WHAT TO PRODUCE:
Copy out, word for word, all the text in the rows below, and leave the pictures out of your answer.

DATA SUPPLIED Block Start

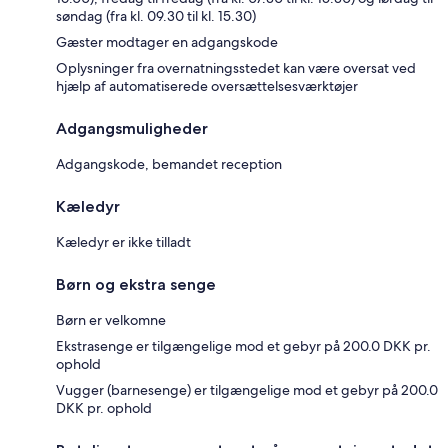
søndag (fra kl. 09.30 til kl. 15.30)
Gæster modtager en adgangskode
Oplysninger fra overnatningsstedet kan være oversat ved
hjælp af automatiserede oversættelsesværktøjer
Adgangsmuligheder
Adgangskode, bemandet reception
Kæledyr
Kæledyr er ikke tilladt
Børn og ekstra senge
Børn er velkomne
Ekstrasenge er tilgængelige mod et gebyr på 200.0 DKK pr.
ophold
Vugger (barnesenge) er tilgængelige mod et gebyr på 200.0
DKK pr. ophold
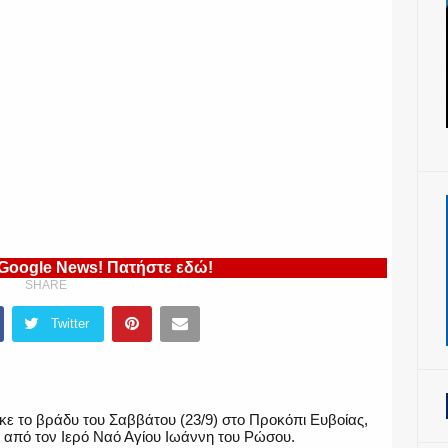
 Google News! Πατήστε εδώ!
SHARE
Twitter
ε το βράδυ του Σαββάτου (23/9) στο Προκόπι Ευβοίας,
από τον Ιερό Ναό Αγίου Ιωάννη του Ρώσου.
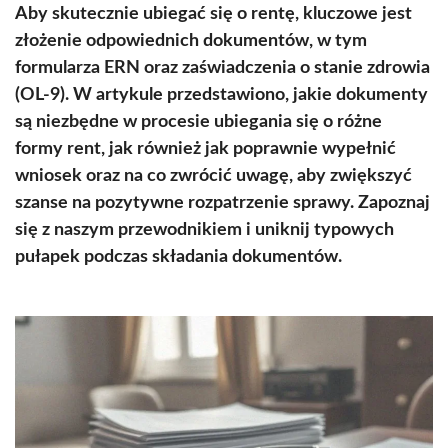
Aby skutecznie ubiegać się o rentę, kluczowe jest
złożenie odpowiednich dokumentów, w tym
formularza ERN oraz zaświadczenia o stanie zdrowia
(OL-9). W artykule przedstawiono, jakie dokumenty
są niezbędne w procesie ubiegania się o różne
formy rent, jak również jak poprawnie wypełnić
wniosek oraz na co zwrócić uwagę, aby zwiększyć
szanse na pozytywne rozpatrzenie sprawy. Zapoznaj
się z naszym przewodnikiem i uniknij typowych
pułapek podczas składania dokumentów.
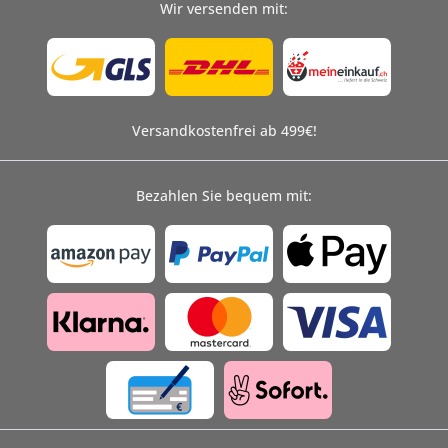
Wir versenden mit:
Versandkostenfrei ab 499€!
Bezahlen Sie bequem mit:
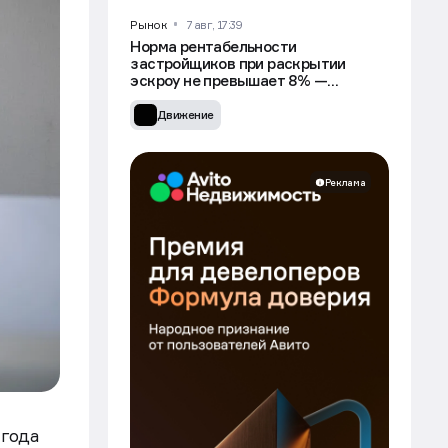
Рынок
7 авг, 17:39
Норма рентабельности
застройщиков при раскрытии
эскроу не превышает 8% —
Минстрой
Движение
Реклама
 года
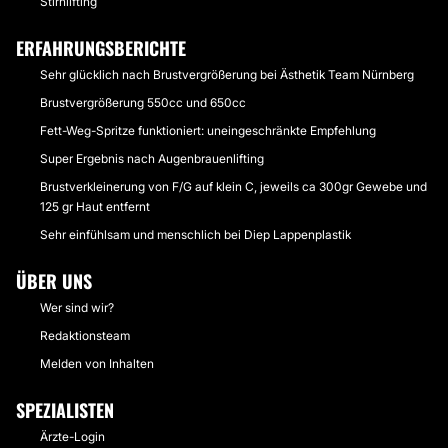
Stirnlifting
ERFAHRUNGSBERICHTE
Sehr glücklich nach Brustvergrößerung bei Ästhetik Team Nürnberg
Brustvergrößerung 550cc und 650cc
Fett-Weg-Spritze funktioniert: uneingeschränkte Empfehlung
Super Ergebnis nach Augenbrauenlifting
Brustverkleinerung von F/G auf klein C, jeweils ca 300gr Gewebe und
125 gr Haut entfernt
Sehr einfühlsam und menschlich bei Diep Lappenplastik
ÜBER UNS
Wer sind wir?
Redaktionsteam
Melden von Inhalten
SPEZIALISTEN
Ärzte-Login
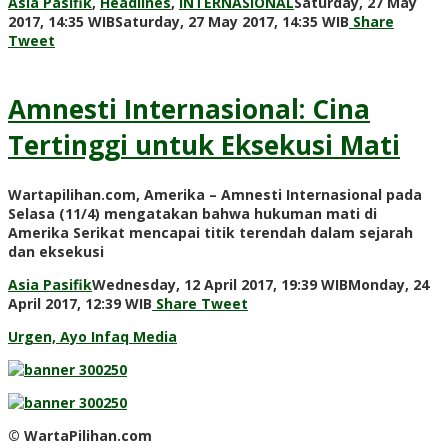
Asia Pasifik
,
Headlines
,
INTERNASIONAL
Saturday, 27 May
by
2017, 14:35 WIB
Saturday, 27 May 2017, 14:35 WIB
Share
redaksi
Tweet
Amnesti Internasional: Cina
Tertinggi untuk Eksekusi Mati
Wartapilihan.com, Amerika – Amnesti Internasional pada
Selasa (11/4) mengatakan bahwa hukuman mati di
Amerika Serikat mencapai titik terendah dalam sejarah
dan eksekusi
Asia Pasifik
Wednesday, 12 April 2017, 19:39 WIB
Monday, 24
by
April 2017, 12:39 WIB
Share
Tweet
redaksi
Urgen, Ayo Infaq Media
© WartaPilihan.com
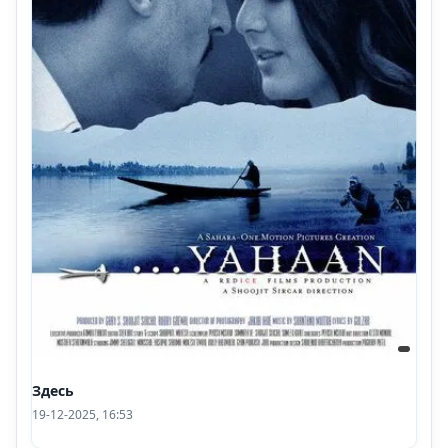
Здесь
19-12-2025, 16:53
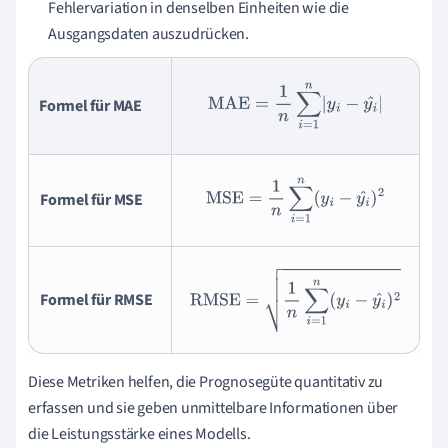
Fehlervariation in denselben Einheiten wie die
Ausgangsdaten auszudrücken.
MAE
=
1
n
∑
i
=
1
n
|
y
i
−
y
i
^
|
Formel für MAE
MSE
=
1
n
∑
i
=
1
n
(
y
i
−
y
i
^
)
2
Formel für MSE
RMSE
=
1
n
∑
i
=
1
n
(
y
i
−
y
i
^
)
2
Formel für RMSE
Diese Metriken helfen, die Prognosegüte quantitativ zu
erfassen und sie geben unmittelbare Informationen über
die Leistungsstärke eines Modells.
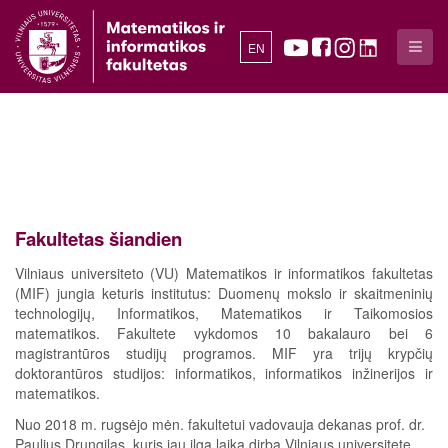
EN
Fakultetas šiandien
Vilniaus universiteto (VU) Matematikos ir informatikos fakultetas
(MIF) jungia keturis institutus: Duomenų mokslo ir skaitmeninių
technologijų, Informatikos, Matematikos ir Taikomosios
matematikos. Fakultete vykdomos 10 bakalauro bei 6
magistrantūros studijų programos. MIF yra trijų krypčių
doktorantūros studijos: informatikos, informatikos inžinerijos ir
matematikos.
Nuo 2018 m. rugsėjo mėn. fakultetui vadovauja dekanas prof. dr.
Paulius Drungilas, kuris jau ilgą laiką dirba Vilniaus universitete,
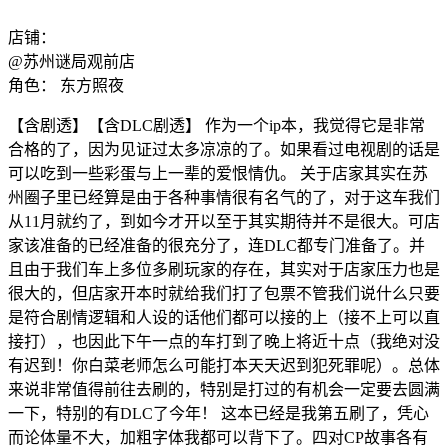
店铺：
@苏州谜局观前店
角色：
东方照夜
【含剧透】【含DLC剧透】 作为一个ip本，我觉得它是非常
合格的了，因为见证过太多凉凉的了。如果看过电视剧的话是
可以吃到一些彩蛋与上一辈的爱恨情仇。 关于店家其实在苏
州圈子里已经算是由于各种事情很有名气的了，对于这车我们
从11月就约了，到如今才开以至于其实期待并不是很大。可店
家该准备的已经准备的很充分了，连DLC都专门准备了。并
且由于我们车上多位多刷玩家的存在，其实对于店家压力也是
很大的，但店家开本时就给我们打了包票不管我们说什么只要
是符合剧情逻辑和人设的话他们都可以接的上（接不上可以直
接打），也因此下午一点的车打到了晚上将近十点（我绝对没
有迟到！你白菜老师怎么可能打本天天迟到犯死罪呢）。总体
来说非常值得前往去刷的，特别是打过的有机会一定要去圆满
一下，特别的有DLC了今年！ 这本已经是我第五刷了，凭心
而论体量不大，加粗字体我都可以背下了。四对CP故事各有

DATA SUPPLIED Block End

SOLUTION FOR THIS TASK:
søndag (fra kl. 09.30 til kl. 15.30)
Gæster modtager en adgangskode
Oplysninger fra overnatningsstedet kan være oversat ved
hjælp af automatiserede oversættelsesværktøjer
Adgangsmuligheder
Adgangskode, bemandet reception
Kæledyr
Kæledyr er ikke tilladt
Børn og ekstra senge
Børn er velkomne
Ekstrasenge er tilgængelige mod et gebyr på 200.0 DKK pr.
ophold
Vugger (barnesenge) er tilgængelige mod et gebyr på 200.0
DKK pr. ophold
 Google News! Πατήστε εδώ!
SHARE
Twitter
ε το βράδυ του Σαββάτου (23/9) στο Προκόπι Ευβοίας,
από τον Ιερό Ναό Αγίου Ιωάννη του Ρώσου.
Aby skutecznie ubiegać się o rentę, kluczowe jest
złożenie odpowiednich dokumentów, w tym
formularza ERN oraz zaświadczenia o stanie zdrowia
(OL-9). W artykule przedstawiono, jakie dokumenty
są niezbędne w procesie ubiegania się o różne
formy rent, jak również jak poprawnie wypełnić
wniosek oraz na co zwrócić uwagę, aby zwiększyć
szanse na pozytywne rozpatrzenie sprawy. Zapoznaj
się z naszym przewodnikiem i uniknij typowych
pułapek podczas składania dokumentów.
Wir versenden mit:
Versandkostenfrei ab 499€!
Bezahlen Sie bequem mit:
Рынок
7 авг, 17:39
Норма рентабельности
застройщиков при раскрытии
эскроу не превышает 8% —
Минстрой
Движение
Реклама
 года
Stirnlifting
ERFAHRUNGSBERICHTE
Sehr glücklich nach Brustvergrößerung bei Ästhetik Team Nürnberg
Brustvergrößerung 550cc und 650cc
Fett-Weg-Spritze funktioniert: uneingeschränkte Empfehlung
Super Ergebnis nach Augenbrauenlifting
Brustverkleinerung von F/G auf klein C, jeweils ca 300gr Gewebe und
125 gr Haut entfernt
Sehr einfühlsam und menschlich bei Diep Lappenplastik
ÜBER UNS
Wer sind wir?
Redaktionsteam
Melden von Inhalten
SPEZIALISTEN
Ärzte-Login
Asia Pasifik
,
Headlines
,
INTERNASIONAL
Saturday, 27 May
by
2017, 14:35 WIB
Saturday, 27 May 2017, 14:35 WIB
Share
redaksi
Tweet
Amnesti Internasional: Cina
Tertinggi untuk Eksekusi Mati
Wartapilihan.com, Amerika – Amnesti Internasional pada
Selasa (11/4) mengatakan bahwa hukuman mati di
Amerika Serikat mencapai titik terendah dalam sejarah
dan eksekusi
Asia Pasifik
Wednesday, 12 April 2017, 19:39 WIB
Monday, 24
by
April 2017, 12:39 WIB
Share
Tweet
redaksi
Urgen, Ayo Infaq Media
© WartaPilihan.com
Здесь
19-12-2025, 16:53
Fehlervariation in denselben Einheiten wie die
Ausgangsdaten auszudrücken.
MAE
=
1
n
∑
i
=
1
n
|
y
i
−
y
i
^
|
Formel für MAE
MSE
=
1
n
∑
i
=
1
n
(
y
i
−
y
i
^
)
2
Formel für MSE
RMSE
=
1
n
∑
i
=
1
n
(
y
i
−
y
i
^
)
2
Formel für RMSE
Diese Metriken helfen, die Prognosegüte quantitativ zu
erfassen und sie geben unmittelbare Informationen über
die Leistungsstärke eines Modells.
EN
Fakultetas šiandien
Vilniaus universiteto (VU) Matematikos ir informatikos fakultetas
(MIF) jungia keturis institutus: Duomenų mokslo ir skaitmeninių
technologijų, Informatikos, Matematikos ir Taikomosios
matematikos. Fakultete vykdomos 10 bakalauro bei 6
magistrantūros studijų programos. MIF yra trijų krypčių
doktorantūros studijos: informatikos, informatikos inžinerijos ir
matematikos.
Nuo 2018 m. rugsėjo mėn. fakultetui vadovauja dekanas prof. dr.
Paulius Drungilas, kuris jau ilgą laiką dirba Vilniaus universitete,
店铺：
@苏州谜局观前店
角色：
东方照夜
【含剧透】【含DLC剧透】 作为一个ip本，我觉得它是非常
合格的了，因为见证过太多凉凉的了。如果看过电视剧的话是
可以吃到一些彩蛋与上一辈的爱恨情仇。 关于店家其实在苏
州圈子里已经算是由于各种事情很有名气的了，对于这车我们
从11月就约了，到如今才开以至于其实期待并不是很大。可店
家该准备的已经准备的很充分了，连DLC都专门准备了。并
且由于我们车上多位多刷玩家的存在，其实对于店家压力也是
很大的，但店家开本时就给我们打了包票不管我们说什么只要
是符合剧情逻辑和人设的话他们都可以接的上（接不上可以直
接打），也因此下午一点的车打到了晚上将近十点（我绝对没
有迟到！你白菜老师怎么可能打本天天迟到犯死罪呢）。总体
来说非常值得前往去刷的，特别是打过的有机会一定要去圆满
一下，特别的有DLC了今年！ 这本已经是我第五刷了，凭心
而论体量不大，加粗字体我都可以背下了。四对CP故事各有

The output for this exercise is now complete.